Здесь Генри оказался среди кошмара более страшного, чем те, что порождало его больное сознание. Запуганный и всеми презираемый, он подвергся изуверствам и наказаниям, являющимся обычным уделом умственно отсталых, но только еще более изощренным. Его оскорбляли и запугивали. Он был самым одиноким человеком в тюрьме. А ведь его рост достигал двух метров с лишним, и он мог перенести на руках блок двигателя вдоль всей мастерской, не запыхавшись. Возможно, не будь он таким огромным или таким безумным, ему бы удалось отыскать какой-нибудь укромный уголок, где он спокойно существовал бы, как и многие другие. Но Эбботт не смог. Когда он не был мишенью для издевательств, он был ничем. В огромной клетке из стекла и стальных прутьев его разум крутился в ловушке его собственного больного сознания: изоляция, психоз, унижения, лекарства и пренебрежение сменялись еще большей изоляцией, психозом — и так без конца. Терзаемый изнутри и снаружи, Генри Эбботт жил как бы между сцепившимися в драке собаками.
А Клейн помог ему. В первый же месяц в блоке „D“ доктор познакомился со способностью тюрьмы выворачивать человеческую натуру наизнанку. Он чувствовал, как страх и лишения извращают его мышление, искажают здравый смысл. НЕ МОЕ СОБАЧЬЕ ДЕЛО. В относительной тишине, наступавшей после отбоя, он прислушивался к доносившемуся порой сдавленному плачу. Но это не его дело… Иногда эти постыдные, жалкие звуки издавал он сам. Но даже тогда это было не его собачье дело, да и ничье вообще. Обитатели „Зеленой Речки“ привыкли наблюдать за проявлениями безмерной скорби без малейшей жалости и не ждали иного отношения к себе. Жалость к другим считалась слабостью и была, таким образом, опасна и аморальна. Жалость же к самому себе была злом, граничащим с извращением. Поэтому Клейн, подобно всем желавшим выйти когда-либо на свободу живыми, подавлял свою боль и старался не слышать чужой.

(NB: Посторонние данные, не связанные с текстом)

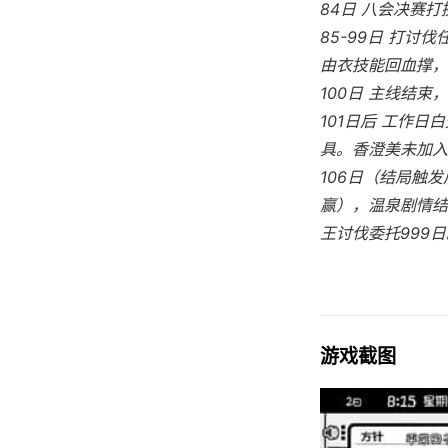
84日 八会决赛
85-99日 打
由衣技能回血撑，到
100日 主线结
101日后 工作日
具。香澄美未加入
106日（结局触
赢），温泉剧情结
王讨伐委托999日
游戏截图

Но донесшийся однажды ночью, спустя семь недель после прибытия Клейна, голос Генри Эбботта не был приглушенным.
— Эй?
Это слово прокатилось по ярусам блока, продираясь через кошмары спящих, подобно воплю проклятой и забытой души, терзаемой, в аду. В зеленоватом свете ночной лампы Клейн посмотрел на часы: было три минуты третьего. Когда голос раздался снова, по его спине пробежал холодок.
— Эй?
И вновь:
— Эй?
И опять:
— Эй?
С каждым разом интонация становилась все отчаяннее, все ужаснее, как будто весь лексикон страдающего сведен к одному-единственному. Есть здесь кто-нибудь? Чего вам нужно? Скажите мне. Скажите же мне! Оставьте меня в покое. Да оставьте же меня! Ну, пожалуйста, оставьте меня в покое… Пожалуйста, дайте мне умереть. Прошу вас, дайте мне умереть…
По мере того как в воплях Эбботта гневные интонации сменялись жалобными, Клейн как опытный врач сразу распознал хрестоматийное воспроизведение полудиалога между психопатом и мучителем, сидящим в них самих. Клейну приходилось слышать подобное и раньше, в хаосе приемного пункта неотложки, но никогда — находясь по одну сторону забора с кричащим. Единственными знаками внимания, которых удостоился Эбботт, стали потоки брани и угроз.
— Ты покойник, козел!
— Я вырежу у тебя твой поганый хрен!